BMolte persone sono venute ad ascoltarlo. Mathieu Faucoulanche, di La Pépinière de Puymège situata in Dordogna, ha tenuto un breve corso sulle querce da tartufo, dove cresce il famoso melanosporum. Questo appassionato di tartufi è stato invitato a Fours da Sandrine Haure e Mickaël Drots dello Château l’Haur du Chay. Entrambi hanno piantato 250 querce su un ettaro di vigne recentemente sradicate.
I primi tartufi dovrebbero essere raccolti entro cinque anni con la produzione massima prevista tra 20 anni. Per ottenere questo risultato sono necessari diversi prerequisiti. “La cosa più importante è il terreno, il tartufo ama il terreno povero e ben drenato”, afferma lo specialista. Il tartufo è il protagonista della gastronomia, ma anche del territorio in cui si trova. “Non le piace la competizione, ha bisogno di terreni puliti, pascolati o mantenuti. »
Tasso di micorrizzazione
Il vivaista non vende una quercia qualunque. Le ghiande delle querce piantate “in terreni tartufai” vengono prima conservate in una cella frigorifera. Poi, in primavera, si piantano e si micorrizzano le radici; avviene cioè un’unione tra le radici e le spore dei funghi. Un ispettore indipendente viene a testare i lotti e, se il tasso di micorrizazione è soddisfacente, vengono messi in vendita.
Per avere i tartufi, Sandrine Haure dovrà anche potare i suoi alberi. “Non devono superare i due metri; sollecitando la cima dell’albero si sviluppa l’apparato radicale ed è quello che ci interessa. » Per raccogliere il prezioso fungo, Sandrine Haure può rivolgersi a un fornitore di servizi, addestrare un cane o usare una bacchetta per scacciare le mosche sotto gli alberi, dove si trovano le bruciature, cioè la zona priva di erba dove si trovano i tartufi.
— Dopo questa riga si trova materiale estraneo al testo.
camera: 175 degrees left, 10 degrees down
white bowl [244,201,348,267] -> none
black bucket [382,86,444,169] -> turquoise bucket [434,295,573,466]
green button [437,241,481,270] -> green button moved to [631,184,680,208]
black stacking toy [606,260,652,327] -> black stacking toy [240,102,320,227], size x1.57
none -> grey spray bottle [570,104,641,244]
Se le mosche volano via, vuol dire che sottoterra ci sono dei tartufi, a quanto pare. La produzione dura da dicembre a marzo e deve essere venduta in tempi brevi.
Mathieu Faucoulanche ritiene che “il tartufo fornisce un reddito aggiuntivo” ai viticoltori. Rendimenti, aspetti amministrativi, canale di vendita… ha risposto a molte domande. Nel contesto attuale, molti partecipanti all’incontro sembravano interessati all’esperienza. Per Nicolas Carreau, presidente del sindacato Blaye Côtes de Blaye, si tratta “di una soluzione complementare ma che richiede investimenti. » Isabelle Chéty, di Château Bellevue, “ci pensava da tempo”. Può immaginare di vendere i suoi tartufi e i suoi vini ai ristoratori. Cyril Noël, di Château Haut Saint-Germain, si pone la domanda: “Io puntavo sulle olive, ma perché no sui tartufi, stiamo cercando soluzioni, ma non è facile passare dalla monocoltura alla policoltura. » Cyril Bailan di Château la Motte Bailan ritiene di poter avere un prodotto “ad alto valore aggiunto”.
Per Mathieu Faucoulanche, i viticoltori saranno dei perfetti tartufai: “Hanno i terreni giusti, sanno potare, conoscono il tempo”. Forse, tra quindici o vent’anni, il mercato di Blaye sarà famoso anche per i suoi tartufi.